He didn't appear angry at anyone or anything. After a few days of reflection on the recently concluded playoffs and the roller-coaster of a regular season that preceded them, Naslund sounded like a guy who can't wait for next season to get here. He wants desperately to show the hockey world he still has all the talents that made him one of the greats not that long ago. And while he improved many things about his overall game this year, Naslund simply wants to score more goals. And he didn't try to hide his desires as he met the media one last time.
"I know I can play better than I did last year. I'm going to come back and prove myself that I can play better and I think there are other guys who feel the same way," said Naslund of his 24-goal and 60 point regular season. "I know I can play better. It wasn't a lack of effort, I wanted to do well. It just wasn't there. I know I can do better and that's the bottom line. I'm proud in what I'm doing and I want to show that I can still perform."
Naslund was given ample opportunity to deflect blame for his scoring struggles on a new coach and his commitment to team-defence, playing with a variety of linemates through the season and even on the bumps and bruises picked up over the course of 82 games. Naslund wouldn't go there.
What he did admit to, though, was that adjustment to not having Brendan Morrison and Todd Bertuzzi as his regular linemates night in and night out for the first time in years was tougher than Naslund expected.
"It was a big change. I was used to playing on a line there for a long time with guys that you got used to playing with and it affected me more than I expected. It took me a long time to find my grove and I never really played the type of hockey that I know I'm capable of," he says. "That being said, I feel great physically and I know it's more of a mental thing than a physical thing."
Naslund will have a longer off-season than he had hoped to find that mental groove and then return to Vancouver for the final year of his current contract. Soon to be 34-years-old, Naslund spoke with candour on Sunday about where he is in his career. And he sounds like next season could very well determine if there are more seasons beyond that.
"Right now, absolutely," he said when asked if he's taking it year by year from here on out. "My focus is coming back and having a strong season next year and hopefully have a lot of fun. After that, I'll sit down and make my decisions. I would like to finish my career in Vancouver - I think I've said that enough. And so that's all I can say."

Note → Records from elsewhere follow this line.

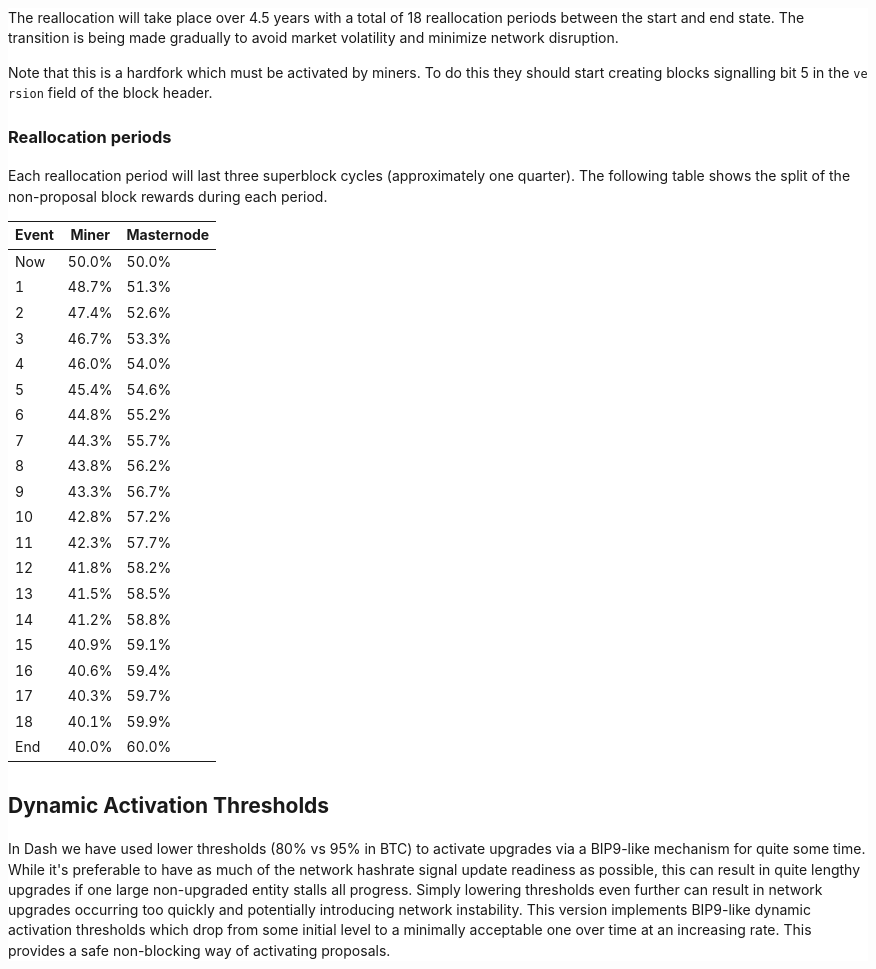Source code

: The reallocation will take place over 4.5 years with a total of 18 reallocation
periods between the start and end state. The transition is being made gradually
to avoid market volatility and minimize network disruption.

Note that this is a hardfork which must be activated by miners. To do this they
should start creating blocks signalling bit 5 in the `version` field of the block header.

### Reallocation periods

Each reallocation period will last three superblock cycles (approximately one
quarter). The following table shows the split of the non-proposal block rewards during
each period.

|Event|Miner|Masternode|
|--|-----|-----|
|Now|50.0%|50.0%|
|1 |48.7%|51.3%|
|2 |47.4%|52.6%|
|3 |46.7%|53.3%|
|4 |46.0%|54.0%|
|5 |45.4%|54.6%|
|6 |44.8%|55.2%|
|7 |44.3%|55.7%|
|8 |43.8%|56.2%|
|9 |43.3%|56.7%|
|10|42.8%|57.2%|
|11|42.3%|57.7%|
|12|41.8%|58.2%|
|13|41.5%|58.5%|
|14|41.2%|58.8%|
|15|40.9%|59.1%|
|16|40.6%|59.4%|
|17|40.3%|59.7%|
|18|40.1%|59.9%|
|End|40.0%|60.0%|

Dynamic Activation Thresholds
-----------------------------
In Dash we have used lower thresholds (80% vs 95% in BTC) to activate upgrades
via a BIP9-like mechanism for quite some time. While it's preferable to have as much
of the network hashrate signal update readiness as possible, this can result in
quite lengthy upgrades if one large non-upgraded entity stalls
all progress. Simply lowering thresholds even further can result in network
upgrades occurring too quickly and potentially introducing network instability. This version
implements BIP9-like dynamic activation thresholds which drop from some initial
level to a minimally acceptable one over time at an increasing rate. This provides
a safe non-blocking way of activating proposals.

Naslund knows that his future beyond next year will be an issue as the 2007-08 season unfolds. He's prepared for that and understands that those types of questions come with the territory of playing for - and captaining - a team in a hockey-mad market.
"I've played in Canada here for a while so I know that there'll be questions. But my focus is going to be on what I do out on the ice and I know I can control that," he says. "As for being the captain, I'll say it again, no it isn't a burden. I felt honoured right from the get go in 2000 when I got named captain. With the cast I have around me I think it makes it easier because it's not just me being the captain and it's all about me. It's a team and I think we're more of a team now than I think we've been since I've been here."
You get the feeling Markus Naslund was re-energized by the second half of the Canucks season and the fact he found his touch leading the team with four post-season goals including three in the five games with Anaheim. And if he can put his words into actions when he returns for training camp, then we should see a motivated Markus Naslund when the season rolls around. And that's great news for the Vancouver Canucks - and bad news for their opponents.